We took a long wake up walk. The rain washed air and smell of wet soil and mule ears enveloped us and took us to the world we love.
I made dinner for us. I heard the familiar chirps of osprey overhead. The Lady grabbed her see mores and announced each time they appeared overhead.
It was dreary skies above as we walked in the evening but as I looked to the sky something told me it would change. The Lady walked down to Little Virginia Lake as I returned to the camper to retrieve the camera. She ran up to meet me from the lake.
"The ospreys are flying all around the basin." There was joy in her voice. "They are just playing, having so much fun. They come low over the lake and brush against each other! It is so neat! They'll be back. I'll show you!"
The osprey's dance and the vibrant light of sunset in the mountains were of what dreams are made of.
It was a nice Saturday night.

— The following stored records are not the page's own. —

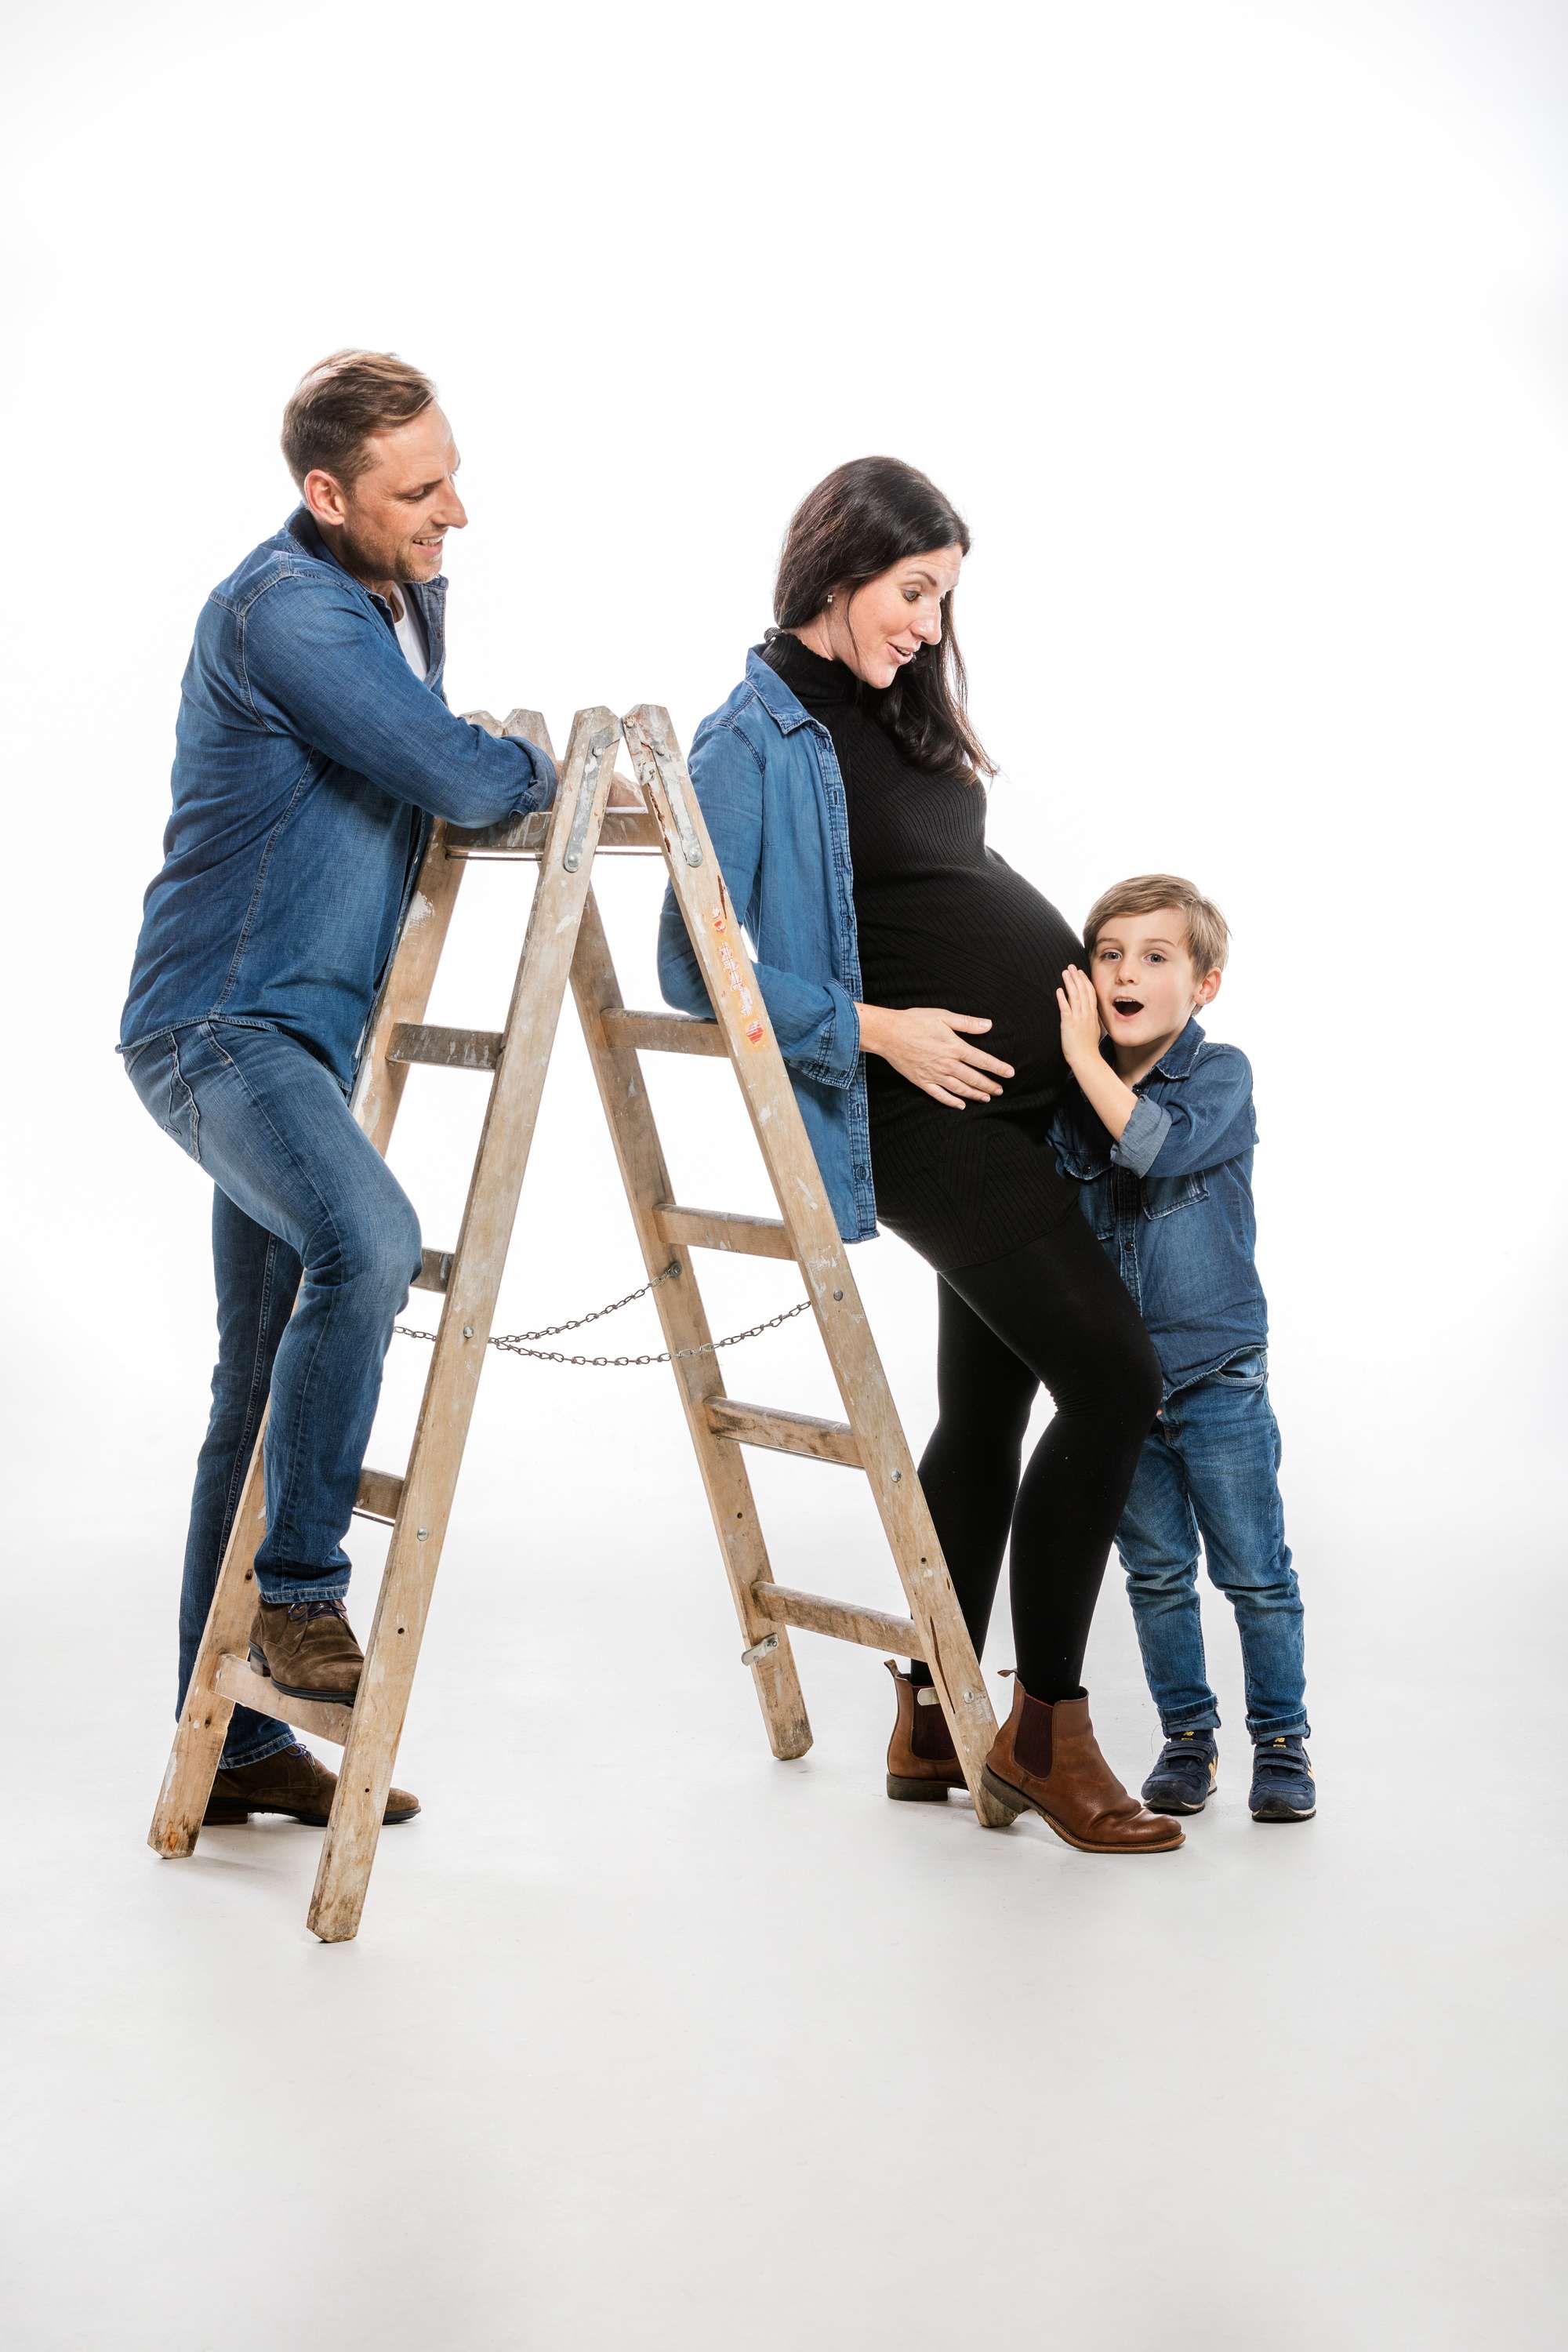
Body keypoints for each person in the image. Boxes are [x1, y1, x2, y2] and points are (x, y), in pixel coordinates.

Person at [658, 457, 1179, 1855]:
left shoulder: (902, 711)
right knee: (1119, 1380)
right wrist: (879, 1029)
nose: (928, 626)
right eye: (912, 592)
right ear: (838, 567)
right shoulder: (749, 740)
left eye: (944, 599)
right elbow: (694, 968)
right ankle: (1045, 1729)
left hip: (1023, 1108)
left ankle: (927, 1715)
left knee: (989, 1414)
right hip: (918, 1119)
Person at [118, 350, 561, 1831]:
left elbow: (429, 746)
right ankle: (304, 1599)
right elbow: (463, 780)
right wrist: (518, 757)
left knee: (256, 1384)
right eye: (419, 490)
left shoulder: (388, 588)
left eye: (450, 471)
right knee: (368, 1244)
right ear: (326, 496)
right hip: (219, 1024)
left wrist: (469, 744)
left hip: (298, 1040)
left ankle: (234, 1752)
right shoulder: (292, 609)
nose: (456, 513)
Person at [1050, 876, 1314, 1822]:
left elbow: (1153, 1149)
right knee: (1156, 1572)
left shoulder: (1220, 1073)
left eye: (1155, 957)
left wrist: (1082, 1057)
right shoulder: (1067, 1088)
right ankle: (1186, 1739)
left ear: (1202, 984)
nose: (1126, 972)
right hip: (1117, 1386)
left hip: (1214, 1374)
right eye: (1109, 954)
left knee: (1251, 1570)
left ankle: (1280, 1743)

The "RV Superstore" didn't watch late night TV and the generator quieted. "The Loud People" were in a stupor, quiet, stuck in their chairs. The "Gomer and Goober" group switched to marijuana and all tipped over early. All of their campfires smoldered.
Sunday morning came.
We packed up after our simple breakfast and drove up to the trailhead. A woman was out in her kayak. A thermos and fly rod, evidence of her planned morning.
We had seen fish in one of the Wilderness lakes we passed on our Saturday hike. Our Sunday was planned.
Brook trout - non native char from the east - cruised the shore sipping flies from the surface. The water was crystal clear, difficult conditions. I hid behind a lodgepole pine on shore. I hugged it.
"One's coming in from deeper water," the Lady directed from her perch. The brookie exploded toward the fly I presented.
Voices were above us on the trail. A couple were returning from an overnight backpacking trip with their two kids, a daughter 2 years old and a son 5. They had watched our fly fishing activity below them, including the quick departure of the released fish. The Lady chatted with the young mother with her daughter and complemented them on getting their children outside and into the wild. It was a highpoint of our day.
There was this one large brook trout, maybe 12 to 14 inches. Wary, it had refused all of my previous presentations. It was time for a very long 7x tippet and a size 20 delicate midge pattern. I sat down to make the change. The Lady joined me.
"Not much build yet today," she said, eyes on the sky. "If it comes, it's going to be later. Think we'll have time for us to make the climb for me to see Moat Lake?"
That large brookie would have to wait, my strategy would go untested.
Moat Lake sits in a high bowl just below Dunderberg Peak. We knew a use trail led up but we not yet hiked it.
The trail is steep. It gets right with the program. The grade lessened as we neared Moat Lake.
The Lady had a garbage bag strapped to her pack containing the trash we picked up at our fishing spot. People are still this rude or uncaring? Taking beer cans up into the Wilderness and leaving the empties behind? Yup. And, people still buy bottles of Zeke's Power Bait (and leave the most filled bottle behind to roast in the sun). Unbelievable.
Moat Lake and we were alone. The trail showed no recent use.
We climbed above for a view down to the trailhead.
The Lady confirmed our location.
We drove north after returning to the trailhead and into the latest round of thunderstorms. In the late afternoon we stopped for an early dinner at Mountain View BBQ in Walker. It had cleared enough to eat outside. The food was good.
We wanted one more night out. Monitor Pass would do if it the storms were passing. We found our often used spot empty and settled in. We walked after our showers and again kept our eyes on the sky. It did not disappoint.
Dark enshrouded us as we returned to our so cozy small refuge. The earth's smell was rich. The wind blew gently through our open windows. High mountains, alpine lakes, wildflowers, snowfields, and critters roamed our dreams this night. It was how it should be.